(Stored data entries)
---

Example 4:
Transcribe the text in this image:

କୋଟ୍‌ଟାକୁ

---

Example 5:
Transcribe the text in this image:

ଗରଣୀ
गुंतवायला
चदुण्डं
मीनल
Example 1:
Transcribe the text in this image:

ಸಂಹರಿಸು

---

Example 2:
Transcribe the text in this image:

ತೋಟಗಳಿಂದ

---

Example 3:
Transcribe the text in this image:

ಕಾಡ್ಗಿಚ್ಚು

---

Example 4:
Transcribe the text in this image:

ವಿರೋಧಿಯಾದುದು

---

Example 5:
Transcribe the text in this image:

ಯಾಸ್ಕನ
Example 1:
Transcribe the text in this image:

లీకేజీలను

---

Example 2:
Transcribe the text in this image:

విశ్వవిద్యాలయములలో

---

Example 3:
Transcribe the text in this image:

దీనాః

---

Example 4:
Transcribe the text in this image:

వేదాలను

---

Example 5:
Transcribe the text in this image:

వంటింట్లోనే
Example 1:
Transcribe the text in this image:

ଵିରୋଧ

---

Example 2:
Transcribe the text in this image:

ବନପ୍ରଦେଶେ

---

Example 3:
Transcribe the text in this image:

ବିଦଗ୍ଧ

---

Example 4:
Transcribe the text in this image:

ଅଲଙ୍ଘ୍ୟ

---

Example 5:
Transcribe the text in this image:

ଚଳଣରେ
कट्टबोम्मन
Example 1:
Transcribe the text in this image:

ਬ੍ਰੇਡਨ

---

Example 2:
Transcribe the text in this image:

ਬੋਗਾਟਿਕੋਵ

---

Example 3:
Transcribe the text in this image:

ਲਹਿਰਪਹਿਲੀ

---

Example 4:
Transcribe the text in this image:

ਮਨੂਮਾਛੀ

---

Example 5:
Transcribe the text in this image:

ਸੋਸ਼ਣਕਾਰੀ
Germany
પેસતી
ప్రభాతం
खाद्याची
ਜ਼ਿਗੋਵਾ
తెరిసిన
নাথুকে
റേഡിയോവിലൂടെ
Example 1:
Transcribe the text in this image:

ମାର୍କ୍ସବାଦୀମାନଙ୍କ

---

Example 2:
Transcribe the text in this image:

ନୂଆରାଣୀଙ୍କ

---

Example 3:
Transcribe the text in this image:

• **EXERCISE**
Each line above should be output exactly as written.

• **EXERCISE OUTPUT**
---

Example 4:
Transcribe the text in this image:

କୋଟ୍‌ଟାକୁ

---

Example 5:
Transcribe the text in this image:

ଗରଣୀ
गुंतवायला
चदुण्डं
मीनल
Example 1:
Transcribe the text in this image:

ಸಂಹರಿಸು

---

Example 2:
Transcribe the text in this image:

ತೋಟಗಳಿಂದ

---

Example 3:
Transcribe the text in this image:

ಕಾಡ್ಗಿಚ್ಚು

---

Example 4:
Transcribe the text in this image:

ವಿರೋಧಿಯಾದುದು

---

Example 5:
Transcribe the text in this image:

ಯಾಸ್ಕನ
Example 1:
Transcribe the text in this image:

లీకేజీలను

---

Example 2:
Transcribe the text in this image:

విశ్వవిద్యాలయములలో

---

Example 3:
Transcribe the text in this image:

దీనాః

---

Example 4:
Transcribe the text in this image:

వేదాలను

---

Example 5:
Transcribe the text in this image:

వంటింట్లోనే
Example 1:
Transcribe the text in this image:

ଵିରୋଧ

---

Example 2:
Transcribe the text in this image:

ବନପ୍ରଦେଶେ

---

Example 3:
Transcribe the text in this image:

ବିଦଗ୍ଧ

---

Example 4:
Transcribe the text in this image:

ଅଲଙ୍ଘ୍ୟ

---

Example 5:
Transcribe the text in this image:

ଚଳଣରେ
कट्टबोम्मन
Example 1:
Transcribe the text in this image:

ਬ੍ਰੇਡਨ

---

Example 2:
Transcribe the text in this image:

ਬੋਗਾਟਿਕੋਵ

---

Example 3:
Transcribe the text in this image:

ਲਹਿਰਪਹਿਲੀ

---

Example 4:
Transcribe the text in this image:

ਮਨੂਮਾਛੀ

---

Example 5:
Transcribe the text in this image:

ਸੋਸ਼ਣਕਾਰੀ
Germany
પેસતી
ప్రభాతం
खाद्याची
ਜ਼ਿਗੋਵਾ
తెరిసిన
নাথুকে
റേഡിയോവിലൂടെ
Example 1:
Transcribe the text in this image:

ମାର୍କ୍ସବାଦୀମାନଙ୍କ

---

Example 2:
Transcribe the text in this image:

ନୂଆରାଣୀଙ୍କ

---

Example 3:
Transcribe the text in this image:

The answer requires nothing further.